The sorry state of IoT security is widely known at this point. Your television, your router, and your electric toothbrush all use microprocessors to crunch data, and more and more of these devices gain internet connectivity all the time. But many aren’t built with any plan for how to patch vulnerabilities if—more often when—they’re discovered. That lack of investment has already led to real security crises, most recently Krack, which left basically every connected device exposed.
Complicating the issue: The vast majority of embedded devices are black boxes full of unknown hardware components and proprietary software implementations. Many are architected off of popular platforms like Linux, but tweaked and manipulated in countless ways for any given product. That makes tracking down what bugs affect which devices a serious challenge, one that’s too often simply ignored. But at the S4 security conference in Miami, Florida on Thursday, Cui and Red Balloon research scientist Joseph Pantoga are presenting an automated strategy for determining whether software vulnerabilities found in certain embedded devices persist in other IoT gadgets.
“The reactive ‘patch each vulnerability that comes along’ approach is not a tenable strategy moving forward, especially for sectors like industrial control,” says Cui. “You can’t depend on the vendor to fix every single problem, and you can’t depend on the world to magically apply each patch. So that’s the real purpose here, we’re showing how easy it is to do this type of analysis in all sorts of embedded devices.”
Red Balloon’s approach could reveal exponentially more vulnerable devices in an already bug-ridden population; Cui and Pantoga emphasize that it’s crucial for defenders to develop this type of vulnerability “miner” now, before attackers do. If they haven’t already.

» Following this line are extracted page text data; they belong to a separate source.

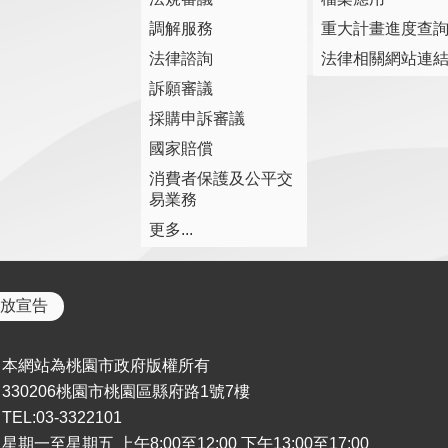
調解服務
重大計畫進度查
法律諮詢
法律相關網站連
訴願審議
採購申訴審議
國家賠償
消費者保護及公平交
易業務
更多...
放宣告
本網站為桃園市政府版權所有
330206桃園市桃園區縣府路1號7樓
TEL:03-3322101
星期一至星期五 上午8:00至12:00 下午13:00至17:00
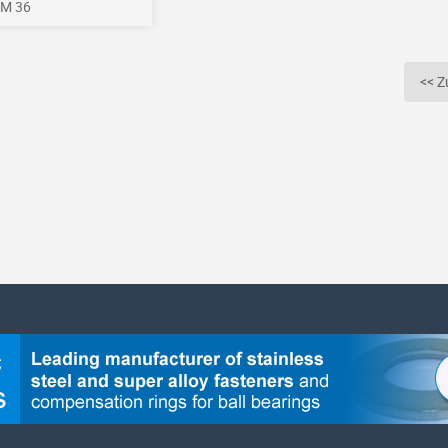
 M 36
<< Z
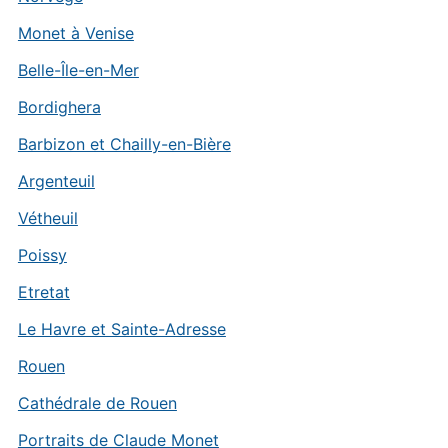
Monet à Venise
Belle-Île-en-Mer
Bordighera
Barbizon et Chailly-en-Bière
Argenteuil
Vétheuil
Poissy
Etretat
Le Havre et Sainte-Adresse
Rouen
Cathédrale de Rouen
Portraits de Claude Monet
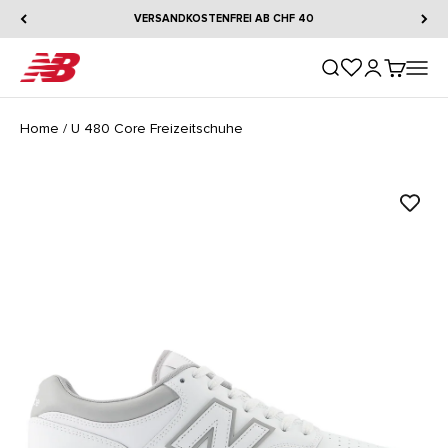
Zum Inhalt springen
VERSANDKOSTENFREI AB CHF 40
New Balance
Suche öffnen
Kundenkontos
Warenkorb
Naviga
Home
/
U 480 Core Freizeitschuhe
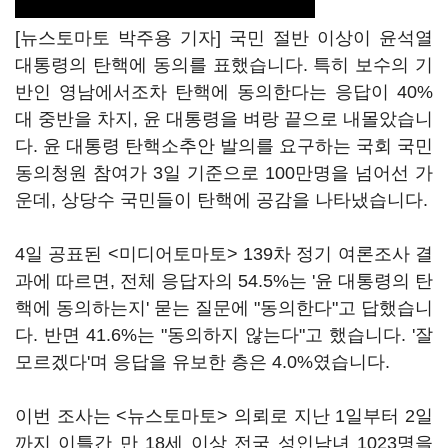
[뉴스토마토 박주용 기자] 국민 절반 이상이 윤석열
대통령의 탄핵에 동의를 표했습니다. 특히 보수의 기
반인 영남에서조차 탄핵에 동의한다는 응답이 40%
대 중반을 차지, 윤 대통령을 벼랑 끝으로 내몰았습니
다. 윤 대통령 탄핵소추안 발의를 요구하는 국회 국민
동의청원 참여가 3일 기준으로 100만명을 넘어선 가
운데, 상당수 국민들이 탄핵에 공감을 나타냈습니다.
4일 공표된 <미디어토마토> 139차 정기 여론조사 결
과에 따르면, 전체 응답자의 54.5%는 '윤 대통령의 탄
핵에 동의하는지' 묻는 질문에 "동의한다"고 답했습니
다. 반면 41.6%는 "동의하지 않는다"고 했습니다. '잘
모르겠다'며 응답을 유보한 층은 4.0%였습니다.
이번 조사는 <뉴스토마토> 의뢰로 지난 1일부터 2일
까지 이틀간 만 18세 이상 전국 성인남녀 1023명을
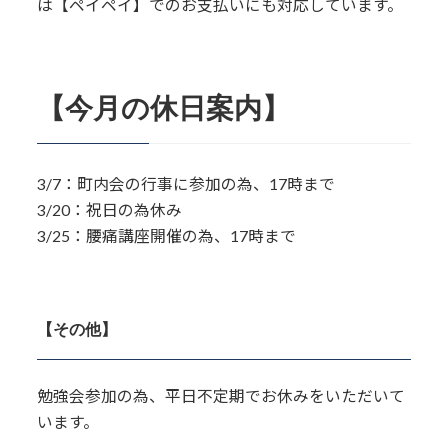
は【ペイペイ】でのお支払いにも対応しています。
【今月の休日案内】
3/7：町内会の行事に参加の為、17時まで
3/20：祝日の為休み
3/25：腰痛講座開催の為、17時まで
【その他】
勉強会参加の為、平日不定期でお休みをいただいて
います。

Cui and Pantoga’s miner doesn’t hunt for previously unknown bugs, or “zero-day vulnerabilities,” in embedded devices. Other research, like DARPA’s Cyber Grand Challenge, has worked to automate the process of finding novel zero days. Instead, the Red Balloon work focuses on finding “n-days” in IoT devices—vulnerabilities that have been publicly disclosed for any number of days, but haven’t necessarily been discovered in specific products, much less patched.
Anyone with the skills to reverse-engineer a product’s fundamental code (known as “firmware reversing”) can manually determine whether a particular device contains a particular vulnerability. But Cui and Pantoga’s research automates that process, and even automatically develops the code that would reliably exploit the vulnerability. They aim to show that an autonomous system can develop and test tailored, working exploits for each new vulnerable device it finds, as evidence that motivated attackers might use these techniques as well.